In 1940-1941, Delmar Roos and a team of engineers at the Willys-Overland Company (now Fiat Chrysler Automobiles Corporation) designed the famous Jeep in Toledo, Ohio. The four-wheel-drive vehicle, built for rough use, helped The Allies win World War II and has been called the most important piece of military equipment used in the war. General Dwight D. Eisenhower reportedly said that America could not have won World War II without it.
In 1940, the Army put together a list of specifications for a new vehicle that could handle rough terrain and challenging weather conditions. 135 automotive companies were invited to try to design the new vehicle - but they had to do it within 49 days. The original specifications were printed in the Quartermaster Corps, on July 7, 1940. The specs required:
- A driving front axle with 2-speed transfer case including provisions for disengaging the front axle drive
- A body of rectangular design with a folding windshield and 3 bucket seats
- Increased engine power
- Means for towing
- 30-caliber machine gun mount
- Blackout lighting
- Oil-bath air cleaner
- Hydraulic brakes
- Full floating axles
- Wheelbase of 80"
- Maximum height of 40"
- Maximum weight of 1275 lbs.
- Approach and departure angles of 45 and 40 degrees, respectively
- Must reach 50 mph on hard surface
- Special bracing for a pintle hook setup
- No aluminum to be used for cylinder head
- At least 4 cylinders
- 8 of the 70 vehicles to be made had to be four-wheel-steer
The Bantam Company delivered its model on September 23, 1940, but it was 730 pounds overweight. Willys Overland provided two versions of its model called "the Quad" on November 11. Ford had their model, "the Pigmy" in by November 23. Both the Willys-Overland and the Ford models incorporated some of the Bantam designs -- which was understandable as they were were each given free access to Bantam's blueprints. The Army liked all three design and ordered 1500 of each. Testing led to modifications on all three, and the final versions were called the Bantam 40 BRC, the Willys MA and the Ford GP (G for Government, P for 80" wheelbase).
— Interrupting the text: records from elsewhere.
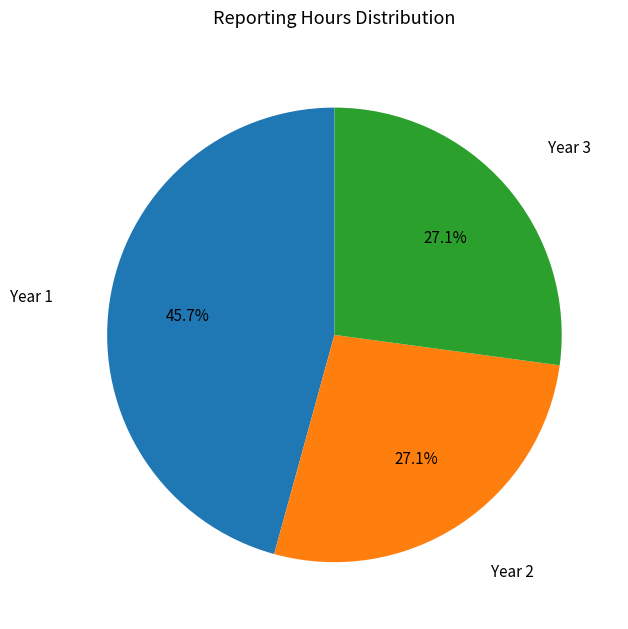

Does any single category account for the majority?

No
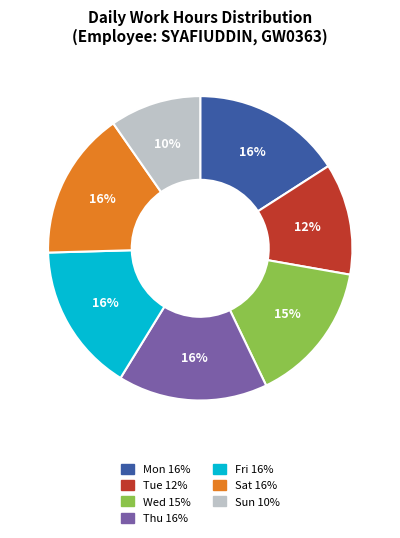

To the nearest percent, what is the difference between the largest and smallest slice percentages?

6%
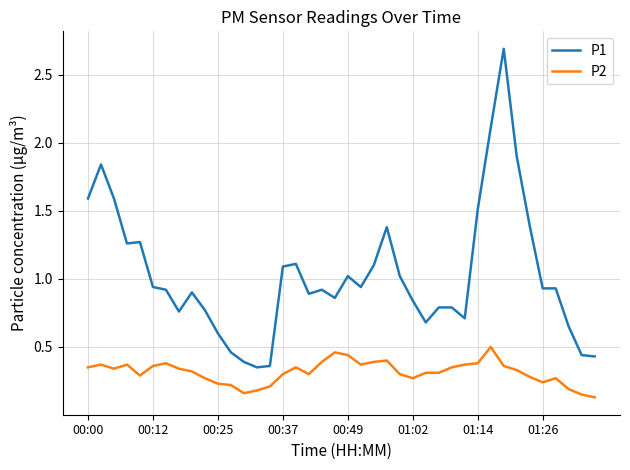

True or false: P2 and P1 cross at least once.

False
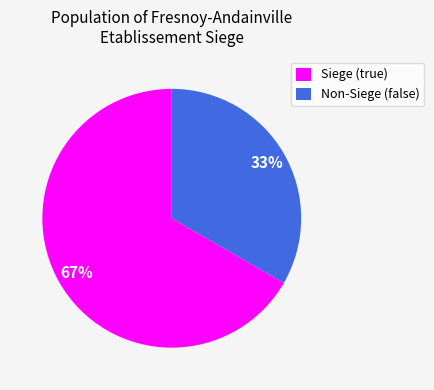

Is it true that Non-Siege (false) is 21% of the pie?

False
In 1941 the War Department narrowed production to one model, the Willys-Overland, because it met the task and was lower priced than the others. The single model was manufactured by both Wills-Overland and Ford under the name GPW - with the W representing "Willys." Willys-Overland and Ford produced more than 637,000 Jeeps between 1941 and 1945. The basic model was later modified to make military amphibious vehicles, ambulances, tractors, and mail delivery vehicles.
What's a Jeep?
The word "Jeep" was first coined during WWI. Major E.P. Hogan wrote a history of Jeep development for the Army's Quartermaster review in 1941. In it, he explained that the word "Jeep" "is an old Army grease monkey term that dates back to WWI and was used by shop mechanics in referring to any new motor vehicle received for a test." Jeep also likely was derived from the coding GP (G for Government, P for 80" wheelbase).
What About Popeye?
In 1936, the popular comic strip Popeye introduced the word Jeep with its character "Eugene the Jeep." Eugene could say the words "Jeep, Jeep."